Love scams skyrocketing, cost Floridians $40M annually | #datingscams | #lovescams | #facebookscams


The romance racket is a growing, multimillion dollar-a year industry.

Love-related fraud has seen a disturbing, three-fold increase in recent years, with reports of the con tripling to 33,000 between 2016 and 2020, during which time losses quadrupled to $304 million annually, according to the Federal Trade Commission. 

“I lost everything,” Evelyn, a badly scammed 60-something told the Tampa Bay Times of her experience being defrauded by a “silver fox” named Robert Wilson who turned out to be a group of criminals operating out of Nigeria. Unfortunately, she only realized who Wilson (whom she never met in person) was after he’d wooed her through virtual romancing and convinced her to loan him $204,000 over the course of six months. 

Floridians have been so hard hit by romance scams in recent years (state residents lost $40.1 million to the cons in 2020 alone, according to the FBI) that Miami has a Society of Citizens Against Romance Scams.

“A critical thing to know,” the group’s founder, Tim McGuinness, told the Times, “is that virtually everyone can be scammed. It’s only a question of the right grooming and right story.”

Indeed, scams often follow a pattern of an individual reaching out via the internet, inundating their victim in love on a rapid timeline, being unavailable to meet up in person then suddenly finding themselves in a tight spot and in dire need of money.

Concerned a potential suitor has more in mind than winning your heart?
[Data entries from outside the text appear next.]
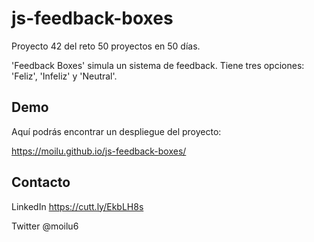 # js-feedback-boxes

Proyecto 42 del reto 50 proyectos en 50 días.

'Feedback Boxes' simula un sistema de feedback. Tiene tres opciones: 'Feliz', 'Infeliz' y 'Neutral'.

## Demo

Aquí podrás encontrar un despliegue del proyecto:

https://moilu.github.io/js-feedback-boxes/

## Contacto

LinkedIn https://cutt.ly/EkbLH8s

Twitter @moilu6
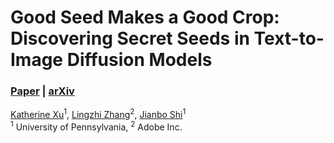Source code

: # Good Seed Makes a Good Crop: Discovering Secret Seeds in Text-to-Image Diffusion Models
### [Paper](https://arxiv.org/pdf/2405.14828) | [arXiv](https://arxiv.org/abs/2405.14828)

[Katherine Xu](https://k8xu.github.io)$^{1}$, [Lingzhi Zhang](https://owenzlz.github.io)$^{2}$, [Jianbo Shi](https://www.cis.upenn.edu/~jshi)$^1$<br>
$^1$ University of Pennsylvania, $^2$ Adobe Inc.
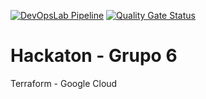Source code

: [![DevOpsLab Pipeline](https://github.dev/hackaton-grupo6/hackaton-grupo6-infra/actions/workflows/pipeline.yml/badge.svg)](https://github.dev/hackaton-grupo6/hackaton-grupo6-infra/actions/workflows/pipeline.yml)
[![Quality Gate Status](https://sonarcloud.io/project/overview?id=hackaton-grupo6_hackaton-grupo6&metric=alert_status)](https://sonarcloud.io/project/overview?id=hackaton-grupo6_hackaton-grupo6)

# Hackaton - Grupo 6
Terraform - Google Cloud
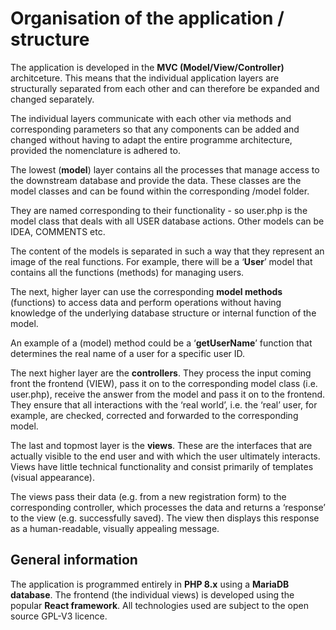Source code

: # Organisation of the application / structure

The application is developed in the **MVC (Model/View/Controller)** architceture. This means that the individual application layers are structurally separated from each other and can therefore be expanded and changed separately.

The individual layers communicate with each other via methods and corresponding parameters so that any components can be added and changed without having to adapt the entire programme architecture, provided the nomenclature is adhered to.

The lowest (**model**) layer contains all the processes that manage access to the downstream database and provide the data. These classes are the model classes and can be found within the corresponding /model folder. 

They are named corresponding to their functionality - so user.php is the model class that deals with all USER database actions. Other models can be IDEA, COMMENTS etc. 

The content of the models is separated in such a way that they represent an image of the real functions. For example, there will be a ‘**User**’ model that contains all the functions (methods) for managing users. 

The next, higher layer can use the corresponding **model methods** (functions) to access data and perform operations without having knowledge of the underlying database structure or internal function of the model. 

An example of a (model) method could be a ‘**getUserName**’ function that determines the real name of a user for a specific user ID. 

The next higher layer are the **controllers**. They process the input coming front the frontend (VIEW), pass it on to the corresponding model class (i.e. user.php), receive the answer from the model and pass it on to the frontend. They ensure that all interactions with the ‘real world’, i.e. the ‘real’ user, for example, are checked, corrected and forwarded to the corresponding model.

The last and topmost layer is the **views**. These are the interfaces that are actually visible to the end user and with which the user ultimately interacts. Views have little technical functionality and consist primarily of templates (visual appearance).

The views pass their data (e.g. from a new registration form) to the corresponding controller, which processes the data and returns a ‘response’ to the view (e.g. successfully saved). The view then displays this response as a human-readable, visually appealing message.

## General information

The application is programmed entirely in **PHP 8.x** using a **MariaDB database**. The frontend (the individual views) is developed using the popular **React framework**. All technologies used are subject to the open source GPL-V3 licence.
John Jay College of Criminal Justice professor Chitra Raghavan recommends simply trusting your instincts if you think you may be being scammed.

“If you feel uneasy or uncomfortable,” Raghavan recommended, “go with your gut.” 

Kinsey Institute at Indiana University senior research fellow Helen Fisher gave the Florida paper similar advice for those concerned about the sincerity of an online sweetheart: Be aware of what you’re purposefully refusing to see as a result of being courted. 

“Scam artists trigger this brain circuitry, enabling these people to crave them,” she said. “These scammers are good enough to keep escalating those feelings… People feel good, and they overlook a lot because of that.”